What you are asked to do
Reproduce the portion of the article on Samwu and Johannesburg's job-creation programme between "In his budget" and "workers per ward.", inclusive.

Passage for review
......

Samwu blasts Joburg City's job-creation programme.
Samwu blasts Joburg City's job-creation programme.

The South African  Municipal Workers Union (Samwu) wants to meet management in the City of Johannesburg after the announcement of an initiative in which unemployed people will help clean the streets and do other related services.

In his budget speech last week, Johannesburg MMC for finance Funzela Ngobeni announced that the city would be setting aside R100m to recruit a “visible service delivery workforce”.  

These people will be sourced from the city’s unemployment database and will perform functions such as weeding, litter picking, street sweeping, storm water desilting and related functions.  

Ngobeni said the city would have 10 of these workers per ward.

In the 2019/2020 financial year, the city plans to employ between 1,000 and 1,400 people to perform these functions.  However, Samwu general secretary Koena Ramotlou said while the union embraced initiatives of creating jobs and easing the workload of municipal workers, it was not pleased with the recent announcement.

......

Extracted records
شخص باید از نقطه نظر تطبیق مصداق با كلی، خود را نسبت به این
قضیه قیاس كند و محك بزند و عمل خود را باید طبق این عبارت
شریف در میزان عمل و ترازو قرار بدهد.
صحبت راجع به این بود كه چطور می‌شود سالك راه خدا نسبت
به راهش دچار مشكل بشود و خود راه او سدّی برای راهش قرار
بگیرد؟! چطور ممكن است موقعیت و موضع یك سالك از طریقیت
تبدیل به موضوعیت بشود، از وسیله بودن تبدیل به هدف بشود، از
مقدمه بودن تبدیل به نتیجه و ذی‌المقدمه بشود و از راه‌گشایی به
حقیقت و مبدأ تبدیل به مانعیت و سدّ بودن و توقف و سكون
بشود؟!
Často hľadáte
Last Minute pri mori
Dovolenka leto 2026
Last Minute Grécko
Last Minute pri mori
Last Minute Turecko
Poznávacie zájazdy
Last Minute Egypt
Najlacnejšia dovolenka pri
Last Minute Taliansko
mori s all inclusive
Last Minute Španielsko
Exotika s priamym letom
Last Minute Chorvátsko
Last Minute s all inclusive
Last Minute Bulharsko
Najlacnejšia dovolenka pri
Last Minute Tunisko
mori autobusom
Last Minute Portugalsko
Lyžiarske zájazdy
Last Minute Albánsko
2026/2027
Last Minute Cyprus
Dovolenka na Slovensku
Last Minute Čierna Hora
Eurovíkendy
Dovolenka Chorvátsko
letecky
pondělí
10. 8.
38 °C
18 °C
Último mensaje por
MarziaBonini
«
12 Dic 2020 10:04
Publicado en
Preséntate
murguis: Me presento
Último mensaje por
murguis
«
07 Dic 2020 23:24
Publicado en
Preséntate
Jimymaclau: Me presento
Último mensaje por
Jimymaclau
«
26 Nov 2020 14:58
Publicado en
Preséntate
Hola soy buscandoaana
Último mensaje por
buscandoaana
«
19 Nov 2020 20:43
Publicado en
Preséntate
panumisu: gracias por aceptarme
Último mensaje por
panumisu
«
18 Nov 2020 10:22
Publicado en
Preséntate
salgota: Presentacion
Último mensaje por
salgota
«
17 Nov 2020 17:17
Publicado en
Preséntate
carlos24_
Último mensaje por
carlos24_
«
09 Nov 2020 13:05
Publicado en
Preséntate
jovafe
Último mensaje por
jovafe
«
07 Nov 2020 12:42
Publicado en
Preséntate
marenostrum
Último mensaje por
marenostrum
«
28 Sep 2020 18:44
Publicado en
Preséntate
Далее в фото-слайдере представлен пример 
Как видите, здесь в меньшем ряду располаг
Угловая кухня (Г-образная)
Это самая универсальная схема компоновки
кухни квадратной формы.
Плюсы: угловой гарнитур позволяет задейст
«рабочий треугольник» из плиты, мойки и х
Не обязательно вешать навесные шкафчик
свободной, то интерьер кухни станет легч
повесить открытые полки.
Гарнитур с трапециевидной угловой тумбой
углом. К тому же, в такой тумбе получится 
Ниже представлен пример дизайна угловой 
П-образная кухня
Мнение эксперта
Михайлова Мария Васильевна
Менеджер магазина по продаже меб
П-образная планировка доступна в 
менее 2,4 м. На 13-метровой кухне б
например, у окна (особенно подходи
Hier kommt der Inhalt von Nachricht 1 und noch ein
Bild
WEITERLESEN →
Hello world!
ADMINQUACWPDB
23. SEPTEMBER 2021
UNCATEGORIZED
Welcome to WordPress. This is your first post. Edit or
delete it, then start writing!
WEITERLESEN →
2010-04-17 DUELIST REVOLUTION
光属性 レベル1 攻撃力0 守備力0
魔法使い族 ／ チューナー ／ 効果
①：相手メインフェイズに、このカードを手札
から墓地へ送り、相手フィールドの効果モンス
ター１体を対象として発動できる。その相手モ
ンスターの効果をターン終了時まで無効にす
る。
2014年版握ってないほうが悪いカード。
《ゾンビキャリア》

......

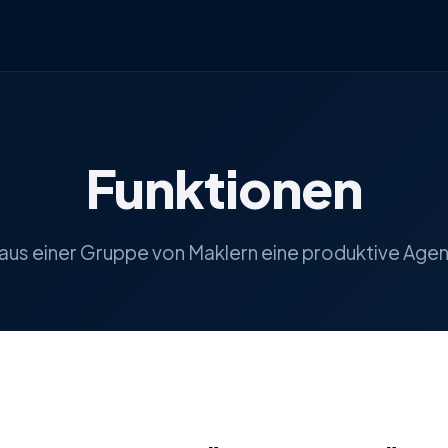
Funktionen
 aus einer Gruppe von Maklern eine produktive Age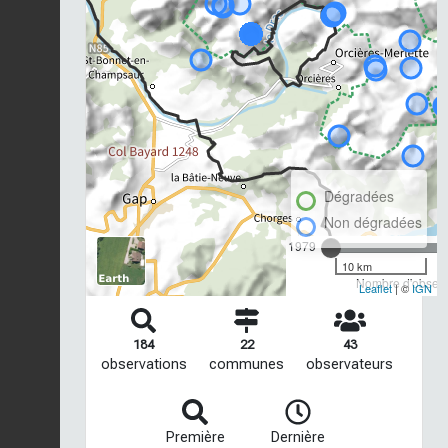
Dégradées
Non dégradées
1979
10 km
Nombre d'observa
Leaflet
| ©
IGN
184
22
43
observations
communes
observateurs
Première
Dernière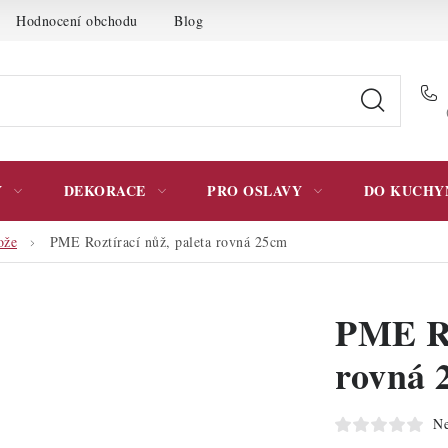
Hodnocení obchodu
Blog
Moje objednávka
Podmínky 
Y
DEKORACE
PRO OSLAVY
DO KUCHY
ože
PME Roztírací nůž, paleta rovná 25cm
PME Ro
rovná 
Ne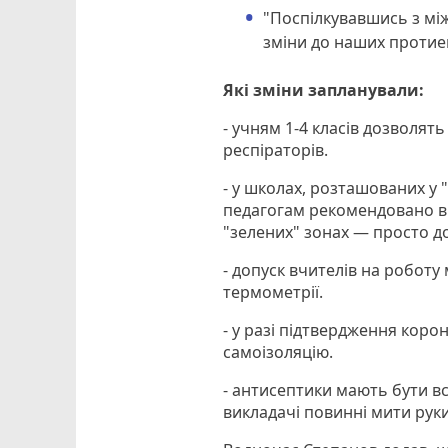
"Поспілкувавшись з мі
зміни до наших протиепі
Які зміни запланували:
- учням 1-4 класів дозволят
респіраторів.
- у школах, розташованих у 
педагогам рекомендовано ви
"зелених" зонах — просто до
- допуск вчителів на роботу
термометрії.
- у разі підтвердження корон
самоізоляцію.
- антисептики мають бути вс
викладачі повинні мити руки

......

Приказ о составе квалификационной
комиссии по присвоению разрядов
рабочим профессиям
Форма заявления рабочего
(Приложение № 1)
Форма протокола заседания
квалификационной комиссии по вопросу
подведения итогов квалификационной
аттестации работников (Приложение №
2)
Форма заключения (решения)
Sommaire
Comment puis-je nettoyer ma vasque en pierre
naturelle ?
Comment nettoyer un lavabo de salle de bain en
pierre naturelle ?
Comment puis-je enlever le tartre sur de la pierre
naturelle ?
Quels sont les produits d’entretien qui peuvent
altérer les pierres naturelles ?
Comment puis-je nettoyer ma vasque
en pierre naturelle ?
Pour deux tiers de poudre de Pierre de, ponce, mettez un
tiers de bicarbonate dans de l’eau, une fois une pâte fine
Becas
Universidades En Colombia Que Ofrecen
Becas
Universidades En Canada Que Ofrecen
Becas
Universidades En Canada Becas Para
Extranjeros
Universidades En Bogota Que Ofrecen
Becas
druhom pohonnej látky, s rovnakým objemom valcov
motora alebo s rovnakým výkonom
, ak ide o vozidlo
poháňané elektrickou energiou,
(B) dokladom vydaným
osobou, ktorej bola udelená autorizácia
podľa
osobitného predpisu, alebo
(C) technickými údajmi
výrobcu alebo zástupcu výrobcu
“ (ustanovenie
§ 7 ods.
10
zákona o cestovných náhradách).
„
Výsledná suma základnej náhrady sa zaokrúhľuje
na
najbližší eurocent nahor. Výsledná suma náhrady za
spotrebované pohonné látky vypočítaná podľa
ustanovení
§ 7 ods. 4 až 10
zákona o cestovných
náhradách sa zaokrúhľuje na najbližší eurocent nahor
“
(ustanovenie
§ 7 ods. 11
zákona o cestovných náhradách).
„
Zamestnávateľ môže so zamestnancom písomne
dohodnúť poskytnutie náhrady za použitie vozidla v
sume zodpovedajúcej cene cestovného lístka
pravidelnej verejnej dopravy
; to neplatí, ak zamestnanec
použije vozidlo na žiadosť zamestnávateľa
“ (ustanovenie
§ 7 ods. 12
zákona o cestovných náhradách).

......

Expected output
In his budget speech last week, Johannesburg MMC for finance Funzela Ngobeni announced that the city would be setting aside R100m to recruit a “visible service delivery workforce”.  

These people will be sourced from the city’s unemployment database and will perform functions such as weeding, litter picking, street sweeping, storm water desilting and related functions.  

Ngobeni said the city would have 10 of these workers per ward.